Saved data entries:
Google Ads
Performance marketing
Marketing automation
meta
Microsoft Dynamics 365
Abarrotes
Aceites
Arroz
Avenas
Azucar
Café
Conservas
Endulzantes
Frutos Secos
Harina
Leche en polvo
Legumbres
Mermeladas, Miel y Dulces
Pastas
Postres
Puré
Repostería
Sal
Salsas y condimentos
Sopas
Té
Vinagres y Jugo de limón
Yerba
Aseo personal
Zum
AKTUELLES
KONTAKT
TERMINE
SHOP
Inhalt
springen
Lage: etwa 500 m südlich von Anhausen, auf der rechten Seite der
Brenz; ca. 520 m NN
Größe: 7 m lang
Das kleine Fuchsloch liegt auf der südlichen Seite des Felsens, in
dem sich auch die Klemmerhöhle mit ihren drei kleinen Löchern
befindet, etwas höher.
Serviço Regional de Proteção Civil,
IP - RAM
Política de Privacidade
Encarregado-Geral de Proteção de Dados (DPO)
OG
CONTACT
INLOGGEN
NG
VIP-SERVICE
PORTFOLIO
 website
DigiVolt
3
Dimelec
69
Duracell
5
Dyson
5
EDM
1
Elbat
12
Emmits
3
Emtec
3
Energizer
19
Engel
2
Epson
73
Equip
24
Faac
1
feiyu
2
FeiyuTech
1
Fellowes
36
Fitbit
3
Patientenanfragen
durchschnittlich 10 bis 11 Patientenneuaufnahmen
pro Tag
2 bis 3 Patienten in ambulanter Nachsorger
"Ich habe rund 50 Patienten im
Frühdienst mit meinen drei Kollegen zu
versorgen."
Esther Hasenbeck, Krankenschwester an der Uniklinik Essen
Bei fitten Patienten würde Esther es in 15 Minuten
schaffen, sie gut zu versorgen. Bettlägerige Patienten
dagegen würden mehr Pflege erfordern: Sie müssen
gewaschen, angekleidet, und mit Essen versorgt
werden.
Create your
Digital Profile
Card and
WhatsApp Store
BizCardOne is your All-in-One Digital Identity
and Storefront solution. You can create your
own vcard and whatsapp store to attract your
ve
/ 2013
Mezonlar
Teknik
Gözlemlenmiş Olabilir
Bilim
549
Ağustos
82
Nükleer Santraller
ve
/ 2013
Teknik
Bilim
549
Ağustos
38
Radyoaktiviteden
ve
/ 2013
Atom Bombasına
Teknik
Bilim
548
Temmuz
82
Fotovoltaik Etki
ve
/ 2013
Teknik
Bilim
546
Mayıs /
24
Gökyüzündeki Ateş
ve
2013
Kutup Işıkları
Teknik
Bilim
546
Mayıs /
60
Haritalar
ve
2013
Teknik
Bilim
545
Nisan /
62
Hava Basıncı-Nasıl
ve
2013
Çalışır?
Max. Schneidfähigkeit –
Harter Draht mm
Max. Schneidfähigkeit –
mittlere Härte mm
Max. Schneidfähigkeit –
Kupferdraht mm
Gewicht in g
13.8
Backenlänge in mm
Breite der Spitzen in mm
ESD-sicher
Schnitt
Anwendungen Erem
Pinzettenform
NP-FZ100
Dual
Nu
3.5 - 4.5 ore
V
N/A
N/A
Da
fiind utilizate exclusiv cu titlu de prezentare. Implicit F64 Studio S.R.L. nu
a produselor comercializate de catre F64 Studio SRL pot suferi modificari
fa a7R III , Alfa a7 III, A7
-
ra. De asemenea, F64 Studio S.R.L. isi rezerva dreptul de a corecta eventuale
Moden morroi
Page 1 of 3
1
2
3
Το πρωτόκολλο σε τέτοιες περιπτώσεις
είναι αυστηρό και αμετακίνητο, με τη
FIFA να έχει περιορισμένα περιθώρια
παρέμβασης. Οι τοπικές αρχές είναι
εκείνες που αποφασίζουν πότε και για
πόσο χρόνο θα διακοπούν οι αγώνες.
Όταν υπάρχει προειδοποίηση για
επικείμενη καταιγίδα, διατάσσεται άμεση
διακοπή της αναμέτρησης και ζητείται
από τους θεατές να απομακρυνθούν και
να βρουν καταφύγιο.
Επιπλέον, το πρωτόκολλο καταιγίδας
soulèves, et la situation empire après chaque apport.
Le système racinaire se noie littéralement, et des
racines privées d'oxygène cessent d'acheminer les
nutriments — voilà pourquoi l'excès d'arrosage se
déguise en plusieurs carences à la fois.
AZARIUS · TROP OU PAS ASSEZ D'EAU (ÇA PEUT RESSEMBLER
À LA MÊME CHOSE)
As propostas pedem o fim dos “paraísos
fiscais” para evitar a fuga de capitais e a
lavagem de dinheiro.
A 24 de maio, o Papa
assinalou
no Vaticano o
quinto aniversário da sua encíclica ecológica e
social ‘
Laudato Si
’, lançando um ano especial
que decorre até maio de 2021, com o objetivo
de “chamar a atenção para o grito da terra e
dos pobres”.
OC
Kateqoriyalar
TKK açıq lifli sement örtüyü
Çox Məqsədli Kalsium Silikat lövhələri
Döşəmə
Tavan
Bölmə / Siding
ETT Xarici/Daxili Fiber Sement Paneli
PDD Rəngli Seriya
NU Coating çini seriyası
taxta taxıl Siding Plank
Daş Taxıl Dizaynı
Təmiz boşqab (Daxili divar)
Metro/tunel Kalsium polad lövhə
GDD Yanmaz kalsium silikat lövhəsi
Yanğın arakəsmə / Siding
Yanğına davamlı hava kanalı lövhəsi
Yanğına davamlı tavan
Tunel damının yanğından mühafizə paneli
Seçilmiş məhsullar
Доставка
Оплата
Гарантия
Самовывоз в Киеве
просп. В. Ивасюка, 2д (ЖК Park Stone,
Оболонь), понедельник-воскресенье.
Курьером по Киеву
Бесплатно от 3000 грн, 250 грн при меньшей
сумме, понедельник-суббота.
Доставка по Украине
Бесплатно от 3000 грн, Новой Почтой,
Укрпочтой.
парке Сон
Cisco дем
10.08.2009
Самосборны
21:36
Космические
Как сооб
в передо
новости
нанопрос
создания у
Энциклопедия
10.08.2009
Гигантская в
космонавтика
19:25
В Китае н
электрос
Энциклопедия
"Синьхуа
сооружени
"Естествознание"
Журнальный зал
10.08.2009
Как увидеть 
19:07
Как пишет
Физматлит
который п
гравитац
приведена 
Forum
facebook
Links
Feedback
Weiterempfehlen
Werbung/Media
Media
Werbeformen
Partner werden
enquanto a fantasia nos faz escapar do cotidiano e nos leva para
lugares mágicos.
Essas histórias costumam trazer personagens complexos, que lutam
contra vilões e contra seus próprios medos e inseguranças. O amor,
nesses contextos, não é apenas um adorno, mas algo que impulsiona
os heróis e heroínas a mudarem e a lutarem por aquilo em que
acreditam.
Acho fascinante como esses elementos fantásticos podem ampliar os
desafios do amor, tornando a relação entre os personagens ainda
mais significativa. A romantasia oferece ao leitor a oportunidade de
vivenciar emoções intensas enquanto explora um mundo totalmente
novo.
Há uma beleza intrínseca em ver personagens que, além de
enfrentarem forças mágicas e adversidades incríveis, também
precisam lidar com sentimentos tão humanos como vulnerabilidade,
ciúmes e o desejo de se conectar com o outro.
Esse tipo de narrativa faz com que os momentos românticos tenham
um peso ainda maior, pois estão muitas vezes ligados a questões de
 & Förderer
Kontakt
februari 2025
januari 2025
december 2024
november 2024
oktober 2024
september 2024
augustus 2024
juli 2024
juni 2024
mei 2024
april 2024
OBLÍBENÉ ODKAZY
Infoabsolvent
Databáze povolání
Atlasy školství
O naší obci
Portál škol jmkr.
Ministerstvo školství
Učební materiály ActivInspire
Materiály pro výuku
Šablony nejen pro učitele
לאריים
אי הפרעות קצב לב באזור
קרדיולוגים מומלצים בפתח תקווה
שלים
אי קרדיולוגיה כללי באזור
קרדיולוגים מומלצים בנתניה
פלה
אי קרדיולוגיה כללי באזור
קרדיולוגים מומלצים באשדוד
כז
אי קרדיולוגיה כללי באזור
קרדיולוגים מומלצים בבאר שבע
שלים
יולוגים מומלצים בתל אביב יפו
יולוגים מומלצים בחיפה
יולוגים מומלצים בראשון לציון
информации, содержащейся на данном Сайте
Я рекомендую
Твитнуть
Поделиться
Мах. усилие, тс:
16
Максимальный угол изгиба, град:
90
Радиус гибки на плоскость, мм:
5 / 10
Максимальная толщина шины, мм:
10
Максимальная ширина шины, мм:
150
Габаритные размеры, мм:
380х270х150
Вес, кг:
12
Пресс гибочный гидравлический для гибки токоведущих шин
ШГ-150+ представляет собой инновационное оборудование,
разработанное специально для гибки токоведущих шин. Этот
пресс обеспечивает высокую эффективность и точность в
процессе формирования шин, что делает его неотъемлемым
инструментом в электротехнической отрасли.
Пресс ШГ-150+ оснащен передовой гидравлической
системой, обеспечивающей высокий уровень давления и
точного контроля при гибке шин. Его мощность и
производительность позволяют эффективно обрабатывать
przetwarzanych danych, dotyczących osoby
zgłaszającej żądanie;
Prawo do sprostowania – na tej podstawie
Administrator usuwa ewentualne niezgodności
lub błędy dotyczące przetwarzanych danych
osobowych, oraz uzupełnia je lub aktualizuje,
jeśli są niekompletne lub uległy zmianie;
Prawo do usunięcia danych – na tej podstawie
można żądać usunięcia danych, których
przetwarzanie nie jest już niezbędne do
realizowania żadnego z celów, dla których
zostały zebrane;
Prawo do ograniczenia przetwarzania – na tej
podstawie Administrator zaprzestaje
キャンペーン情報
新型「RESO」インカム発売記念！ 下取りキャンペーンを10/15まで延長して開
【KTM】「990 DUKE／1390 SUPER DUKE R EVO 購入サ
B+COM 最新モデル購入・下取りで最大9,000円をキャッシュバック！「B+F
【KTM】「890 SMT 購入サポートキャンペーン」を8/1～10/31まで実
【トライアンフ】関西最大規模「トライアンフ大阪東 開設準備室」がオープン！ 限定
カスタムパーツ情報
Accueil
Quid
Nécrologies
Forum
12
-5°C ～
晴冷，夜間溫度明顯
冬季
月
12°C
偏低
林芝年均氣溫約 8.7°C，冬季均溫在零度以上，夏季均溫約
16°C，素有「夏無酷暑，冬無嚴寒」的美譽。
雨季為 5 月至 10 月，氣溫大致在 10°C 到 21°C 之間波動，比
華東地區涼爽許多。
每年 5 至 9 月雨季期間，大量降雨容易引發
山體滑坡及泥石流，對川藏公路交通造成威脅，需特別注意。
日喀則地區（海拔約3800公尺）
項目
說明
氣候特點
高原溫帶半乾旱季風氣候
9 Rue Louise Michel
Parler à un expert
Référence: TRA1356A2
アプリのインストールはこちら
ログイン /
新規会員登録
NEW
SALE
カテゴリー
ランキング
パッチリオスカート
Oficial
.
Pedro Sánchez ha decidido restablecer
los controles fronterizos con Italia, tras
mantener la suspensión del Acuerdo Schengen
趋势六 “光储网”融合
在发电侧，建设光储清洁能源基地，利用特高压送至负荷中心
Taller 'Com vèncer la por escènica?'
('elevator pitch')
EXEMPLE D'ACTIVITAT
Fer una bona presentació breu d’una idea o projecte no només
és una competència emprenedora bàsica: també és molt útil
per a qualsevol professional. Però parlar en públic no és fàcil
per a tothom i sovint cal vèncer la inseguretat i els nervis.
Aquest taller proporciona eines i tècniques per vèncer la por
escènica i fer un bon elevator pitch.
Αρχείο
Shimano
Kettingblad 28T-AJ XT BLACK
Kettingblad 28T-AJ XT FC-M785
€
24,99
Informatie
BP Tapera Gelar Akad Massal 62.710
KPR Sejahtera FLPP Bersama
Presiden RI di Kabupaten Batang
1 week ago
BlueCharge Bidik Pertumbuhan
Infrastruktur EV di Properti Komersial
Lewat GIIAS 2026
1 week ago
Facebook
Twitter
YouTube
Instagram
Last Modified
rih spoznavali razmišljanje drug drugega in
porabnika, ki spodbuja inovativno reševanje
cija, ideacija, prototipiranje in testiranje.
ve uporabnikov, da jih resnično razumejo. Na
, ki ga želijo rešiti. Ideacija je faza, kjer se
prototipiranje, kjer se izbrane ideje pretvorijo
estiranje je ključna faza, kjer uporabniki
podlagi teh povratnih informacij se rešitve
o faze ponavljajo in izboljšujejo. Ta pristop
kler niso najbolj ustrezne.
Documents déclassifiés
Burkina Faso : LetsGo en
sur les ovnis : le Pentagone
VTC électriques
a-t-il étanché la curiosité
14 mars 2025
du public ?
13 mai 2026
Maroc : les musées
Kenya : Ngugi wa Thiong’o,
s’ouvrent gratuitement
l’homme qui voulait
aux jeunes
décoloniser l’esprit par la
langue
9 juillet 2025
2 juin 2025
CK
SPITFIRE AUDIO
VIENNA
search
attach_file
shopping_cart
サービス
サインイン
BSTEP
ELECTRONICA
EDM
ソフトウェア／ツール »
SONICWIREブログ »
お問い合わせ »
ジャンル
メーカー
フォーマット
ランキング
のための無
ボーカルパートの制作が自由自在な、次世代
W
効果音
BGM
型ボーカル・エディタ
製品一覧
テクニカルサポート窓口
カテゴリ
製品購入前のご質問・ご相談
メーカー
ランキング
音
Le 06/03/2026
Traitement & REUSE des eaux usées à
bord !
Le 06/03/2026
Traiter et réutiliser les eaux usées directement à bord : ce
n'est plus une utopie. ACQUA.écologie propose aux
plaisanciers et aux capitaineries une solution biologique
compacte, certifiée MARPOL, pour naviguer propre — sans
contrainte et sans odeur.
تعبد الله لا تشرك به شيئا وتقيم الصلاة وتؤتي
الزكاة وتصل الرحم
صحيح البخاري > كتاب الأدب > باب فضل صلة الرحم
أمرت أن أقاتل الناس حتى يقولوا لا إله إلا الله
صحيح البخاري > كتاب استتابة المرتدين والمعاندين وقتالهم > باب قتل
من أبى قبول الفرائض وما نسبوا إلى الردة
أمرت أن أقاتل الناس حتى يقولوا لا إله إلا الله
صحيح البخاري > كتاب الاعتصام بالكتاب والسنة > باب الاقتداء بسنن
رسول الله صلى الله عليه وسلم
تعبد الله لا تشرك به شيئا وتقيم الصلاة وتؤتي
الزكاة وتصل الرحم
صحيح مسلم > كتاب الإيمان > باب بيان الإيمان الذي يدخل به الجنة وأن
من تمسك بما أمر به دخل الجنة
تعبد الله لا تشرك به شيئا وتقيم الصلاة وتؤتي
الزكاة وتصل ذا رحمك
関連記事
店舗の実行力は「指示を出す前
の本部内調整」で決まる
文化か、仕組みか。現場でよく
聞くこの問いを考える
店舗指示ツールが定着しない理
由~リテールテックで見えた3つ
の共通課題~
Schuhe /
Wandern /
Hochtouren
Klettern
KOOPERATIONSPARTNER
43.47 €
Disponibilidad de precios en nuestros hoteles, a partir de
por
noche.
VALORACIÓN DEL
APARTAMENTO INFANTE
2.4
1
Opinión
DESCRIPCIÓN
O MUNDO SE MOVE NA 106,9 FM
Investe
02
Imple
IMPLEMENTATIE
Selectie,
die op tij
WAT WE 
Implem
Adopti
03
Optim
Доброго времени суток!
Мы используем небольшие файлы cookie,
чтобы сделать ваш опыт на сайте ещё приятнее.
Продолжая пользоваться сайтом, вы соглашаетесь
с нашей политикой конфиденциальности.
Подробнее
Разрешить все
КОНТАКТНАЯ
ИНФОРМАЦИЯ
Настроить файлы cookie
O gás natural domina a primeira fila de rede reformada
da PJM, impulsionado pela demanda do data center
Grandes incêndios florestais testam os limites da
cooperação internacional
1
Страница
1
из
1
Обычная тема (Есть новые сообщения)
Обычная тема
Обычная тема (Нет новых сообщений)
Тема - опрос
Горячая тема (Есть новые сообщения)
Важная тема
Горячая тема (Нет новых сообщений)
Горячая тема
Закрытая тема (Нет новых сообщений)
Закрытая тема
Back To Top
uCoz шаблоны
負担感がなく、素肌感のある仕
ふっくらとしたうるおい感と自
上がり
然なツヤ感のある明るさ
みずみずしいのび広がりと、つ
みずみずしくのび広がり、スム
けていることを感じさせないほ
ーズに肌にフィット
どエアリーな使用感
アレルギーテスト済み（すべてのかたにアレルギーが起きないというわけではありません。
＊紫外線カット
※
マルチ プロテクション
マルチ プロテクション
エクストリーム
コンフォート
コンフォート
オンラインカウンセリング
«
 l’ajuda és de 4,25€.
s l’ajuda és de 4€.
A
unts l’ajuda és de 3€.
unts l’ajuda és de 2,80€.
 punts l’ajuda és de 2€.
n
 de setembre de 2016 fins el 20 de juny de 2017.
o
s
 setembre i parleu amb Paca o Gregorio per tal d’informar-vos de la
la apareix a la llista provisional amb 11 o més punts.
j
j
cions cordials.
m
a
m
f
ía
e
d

EXERCISE DESCRIPTION >> Show every line of the entries above that contains the string "новых". Treat uppercase and lowercase as different.

RESPONSE TO THE TASK >>
Обычная тема (Нет новых сообщений)
Горячая тема (Нет новых сообщений)
Закрытая тема (Нет новых сообщений)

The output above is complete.